The real mountaineer

A man of average activity could, probably, actually climb, without any particular experience, most of, or all, the more difficult rock peaks under good conditions of weather and the like. But how different from the really practical mountaineer, who strives to make an art of his pastime. Watch the latter. First and foremost, he knows when to turn back, and does not hesitate to act as his judgment directs. He bears in mind that there is pleasure to be obtained from mountaineering even though the programme may not be carried out in its entirety as planned, and realises to the full that

 
’Tis better to have climbed and failed
Than never to have climbed at all.
 

His companions are always safe with him, his climbing unselfish; he never dislodges a loose stone – except purposely – either with hands, feet, or the loose rope; he is always as firm as circumstances will permit, prepared to withstand any sudden slip; he never puts forth more strength at each step than is necessary, thus saving his powers, being always ready in an emergency, and never degenerating into that most dangerous of encumbrances, a tired member of a united party: not, of course, that the vast majority of amateurs can ever hope, with their imperfect practice, to attain to the level of even a second-rate guide; still, by bringing his intelligence to bear on this, as he does on any other amusement, the amateur can render himself something more than a thoroughly reliable companion on any justifiable expedition.

Conclusion

Let the spirit of competition lead young climbers to strive after excellence in this direction, rather than, as is too commonly the case, induce them to take “Times” as the criterion of mountaineering proficiency. There are instructors enough. Even from an inferior guide an infinite amount may be learnt; at the least such a one can recognise the real danger of the Alps, and in this respect possesses a faculty which is one of the chief the mountaineer has to acquire. Let the spirit in which the Alps are climbed be of some such nature as that I have attempted to indicate, and accidents such as those recorded in Mr. C. E. Mathews’ grim list will be of such rare occurrence that they will never be called up to discredit mountaineering.

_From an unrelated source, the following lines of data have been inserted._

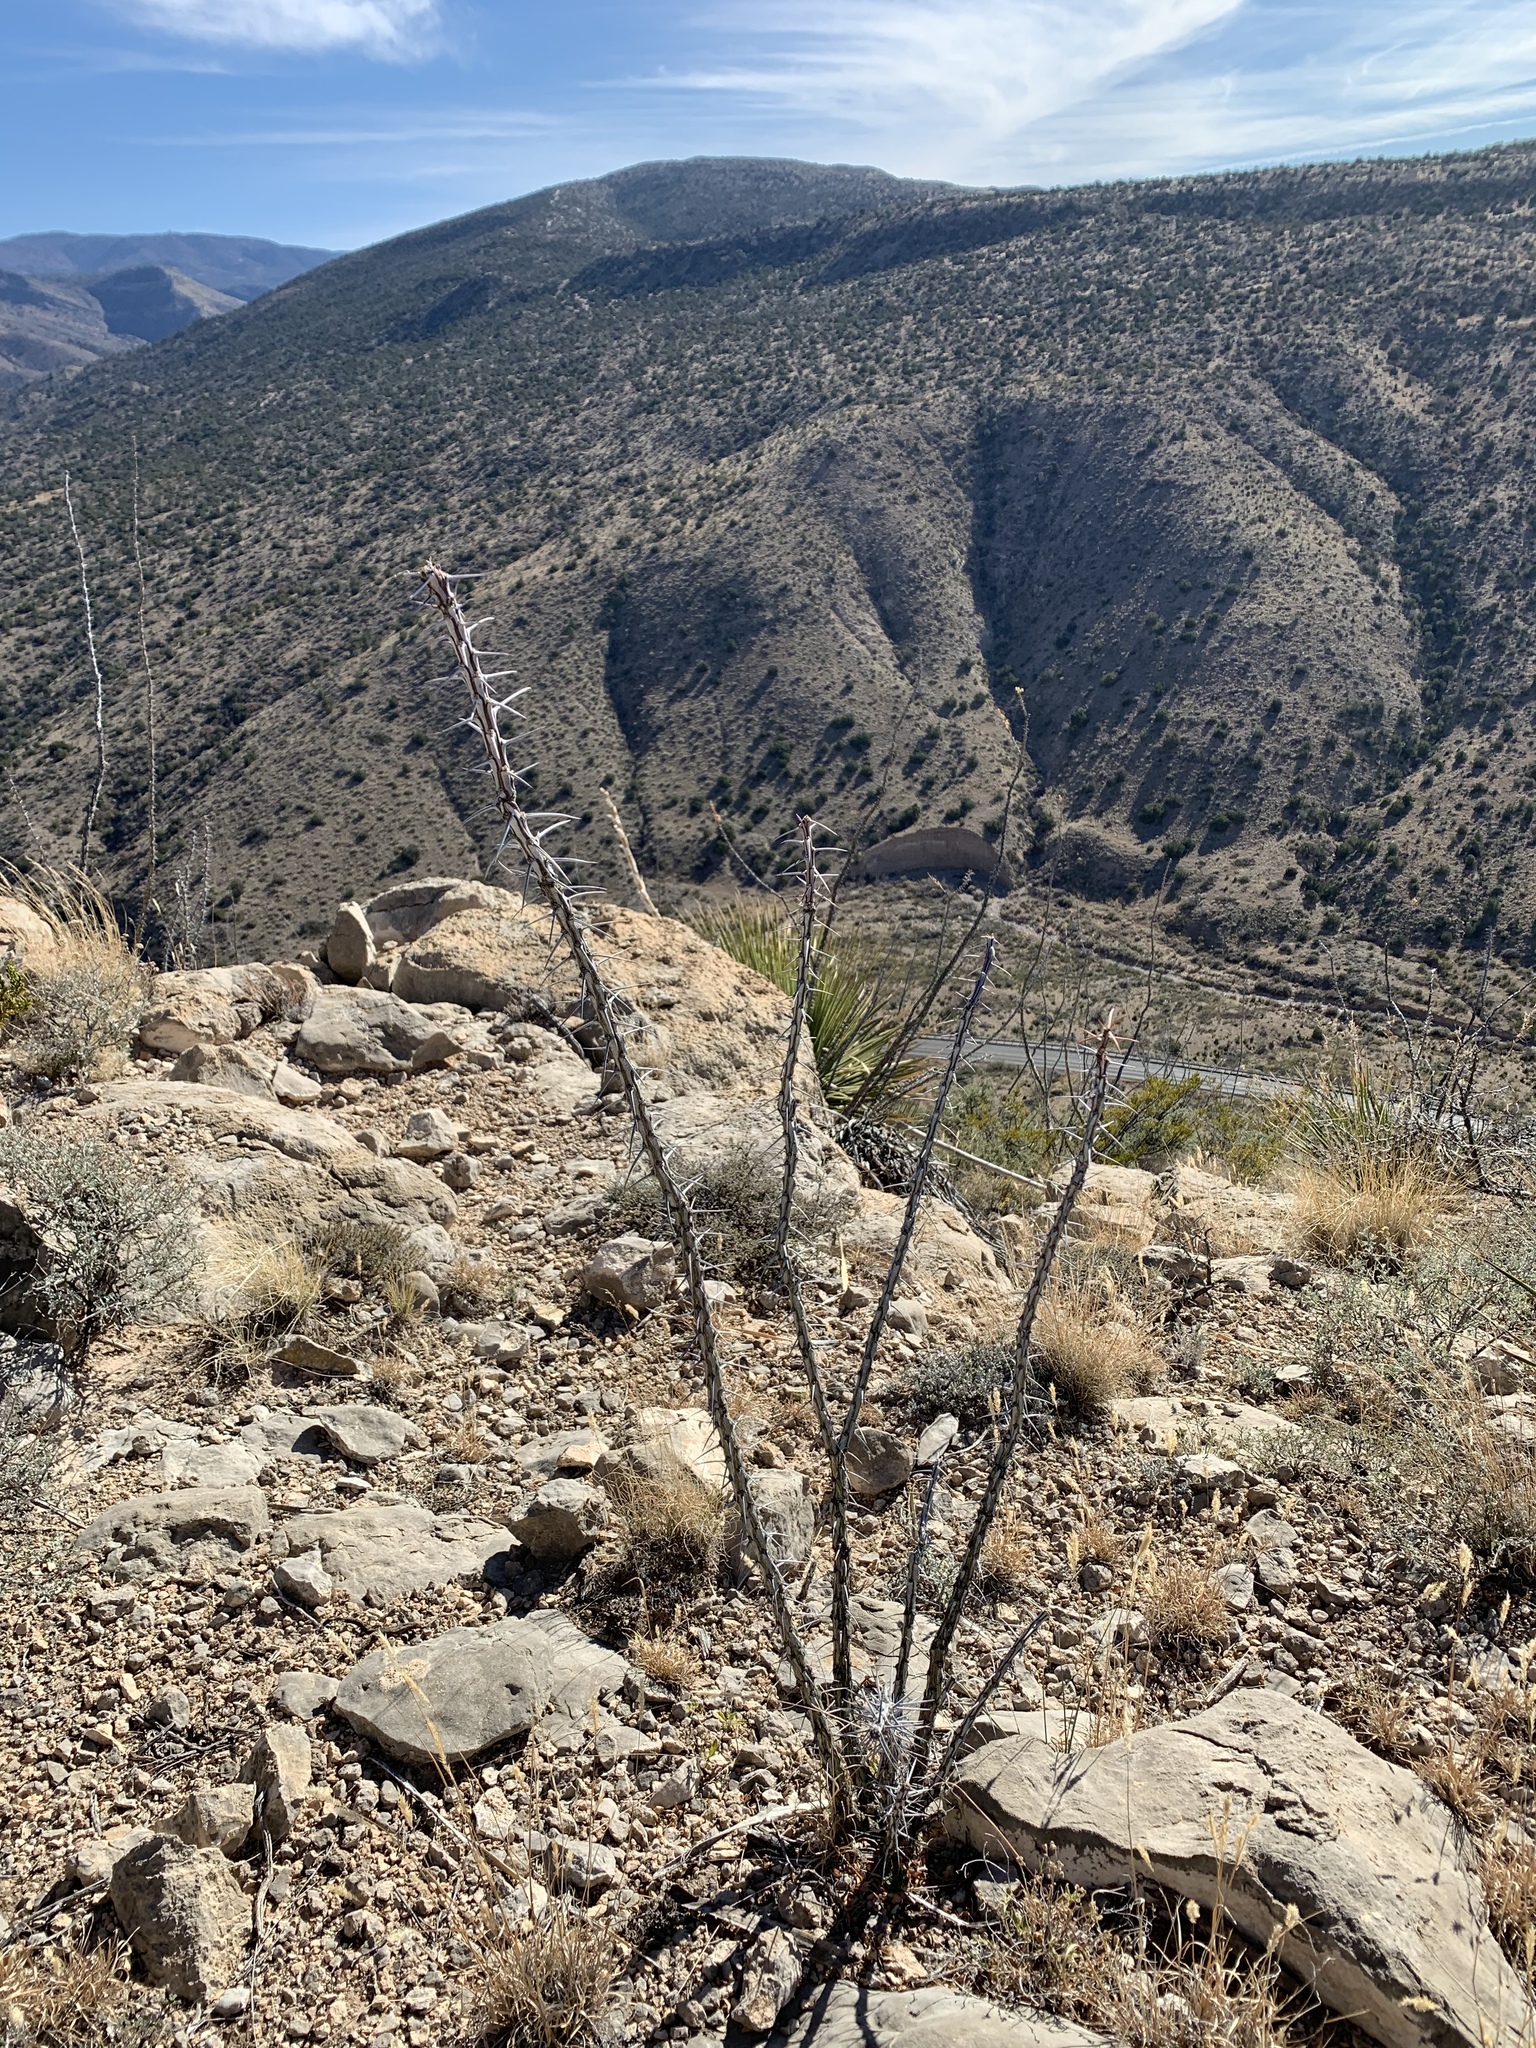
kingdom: Plantae
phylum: Tracheophyta
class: Magnoliopsida
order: Ericales
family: Fouquieriaceae
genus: Fouquieria
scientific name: Fouquieria splendens
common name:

If, perchance, any words here written shall prompt in the future the climber to perfect his art more and more while frequenting the old haunts, and to extend and utilise mountaineering still more, then at least the writer may feel, like the mountain when it had brought forth the ridiculous mouse, that his labour has not been wholly in vain. Yet more: his gloomy forebodings shall be falsified, and with respect to the future of mountaineering the outlook will be bright enough.

14Vide Alpine Journal, vol. xi. p. 78. “The Alpine Obituary,” by C. E. Mathews.